November 19, 2020
While physical activity has been shown to decrease the risk of hypertension, the impacts of walking on hypertension risk is unclear. Furthermore, studies in older women are sparse despite high levels of hypertension and the popularity of walking as a form of exercise in this population. For his Epidemiology Master of Science thesis, Mr. Connor Miller examined whether walking volume (characterized by frequency, duration, and intensity) and speed was associated with incident hypertension among over 83,000 WHI women followed an average of 11 years. Information about walking and hypertension was collected by survey.

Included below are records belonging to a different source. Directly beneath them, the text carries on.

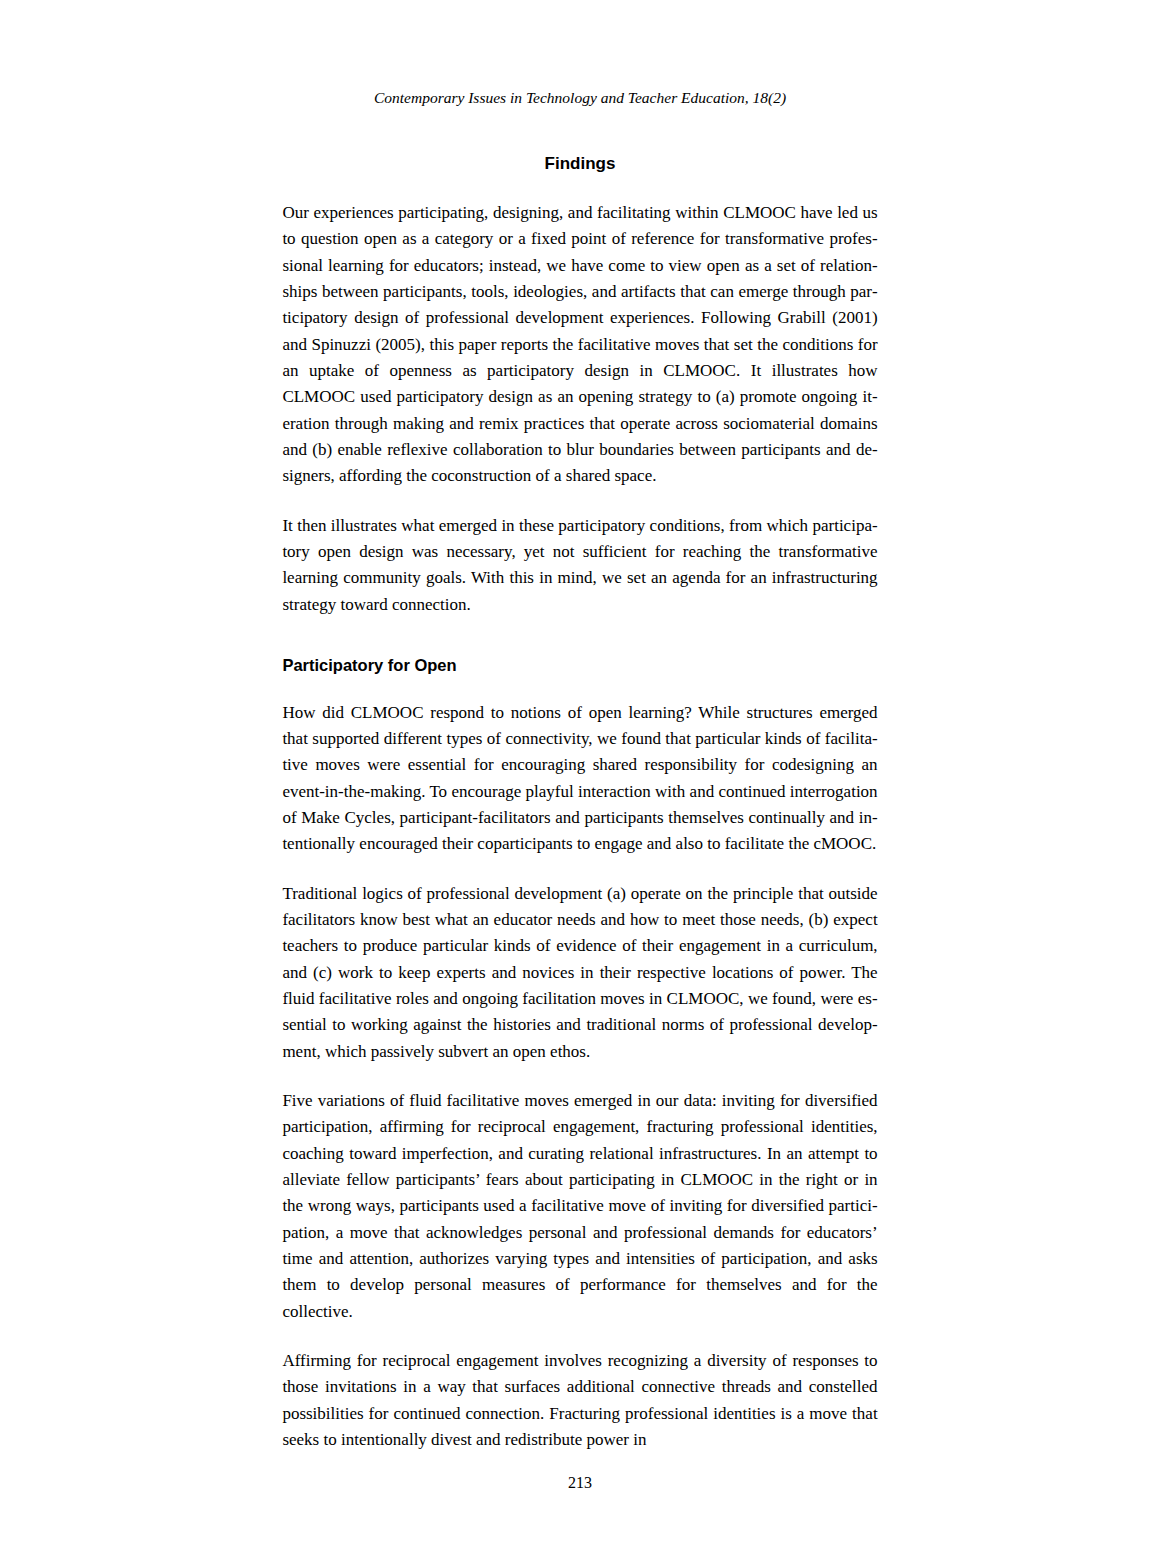Contemporary Issues in Technology and Teacher Education, 18(2)
Findings
Our experiences participating, designing, and facilitating within CLMOOC have led us to question open as a category or a fixed point of reference for transformative professional learning for educators; instead, we have come to view open as a set of relationships between participants, tools, ideologies, and artifacts that can emerge through participatory design of professional development experiences. Following Grabill (2001) and Spinuzzi (2005), this paper reports the facilitative moves that set the conditions for an uptake of openness as participatory design in CLMOOC. It illustrates how CLMOOC used participatory design as an opening strategy to (a) promote ongoing iteration through making and remix practices that operate across sociomaterial domains and (b) enable reflexive collaboration to blur boundaries between participants and designers, affording the coconstruction of a shared space.
It then illustrates what emerged in these participatory conditions, from which participatory open design was necessary, yet not sufficient for reaching the transformative learning community goals. With this in mind, we set an agenda for an infrastructuring strategy toward connection.
Participatory for Open
How did CLMOOC respond to notions of open learning? While structures emerged that supported different types of connectivity, we found that particular kinds of facilitative moves were essential for encouraging shared responsibility for codesigning an event-in-the-making. To encourage playful interaction with and continued interrogation of Make Cycles, participant-facilitators and participants themselves continually and intentionally encouraged their coparticipants to engage and also to facilitate the cMOOC.
Traditional logics of professional development (a) operate on the principle that outside facilitators know best what an educator needs and how to meet those needs, (b) expect teachers to produce particular kinds of evidence of their engagement in a curriculum, and (c) work to keep experts and novices in their respective locations of power. The fluid facilitative roles and ongoing facilitation moves in CLMOOC, we found, were essential to working against the histories and traditional norms of professional development, which passively subvert an open ethos.
Five variations of fluid facilitative moves emerged in our data: inviting for diversified participation, affirming for reciprocal engagement, fracturing professional identities, coaching toward imperfection, and curating relational infrastructures. In an attempt to alleviate fellow participants’ fears about participating in CLMOOC in the right or in the wrong ways, participants used a facilitative move of inviting for diversified participation, a move that acknowledges personal and professional demands for educators’ time and attention, authorizes varying types and intensities of participation, and asks them to develop personal measures of performance for themselves and for the collective.
Affirming for reciprocal engagement involves recognizing a diversity of responses to those invitations in a way that surfaces additional connective threads and constelled possibilities for continued connection. Fracturing professional identities is a move that seeks to intentionally divest and redistribute power in
213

Women were placed into 1 of 4 groups based on levels of walking volume (0, >0-3.5, 3.6-7.5, and >7.5 metabolic equivalent hours per week) and speed (<2, 2-3, 3-4, >4 miles per hour). Their analysis found that as walking volume and speed increased, the risk of hypertension decreased. Specifically, the risk of hypertension relative to non-walkers was 0.89 lower in women with the highest walking volume and 0.79 lower among the fastest walkers, even after accounting for covariates such as smoking, diet, and other chronic conditions. The authors concluded that walking should be encouraged as a hypertension prevention strategy in older women.
The WHI program is funded by the National Heart, Lung, and Blood Institute, National Institutes of Health, U.S. Department of Health and Human Services.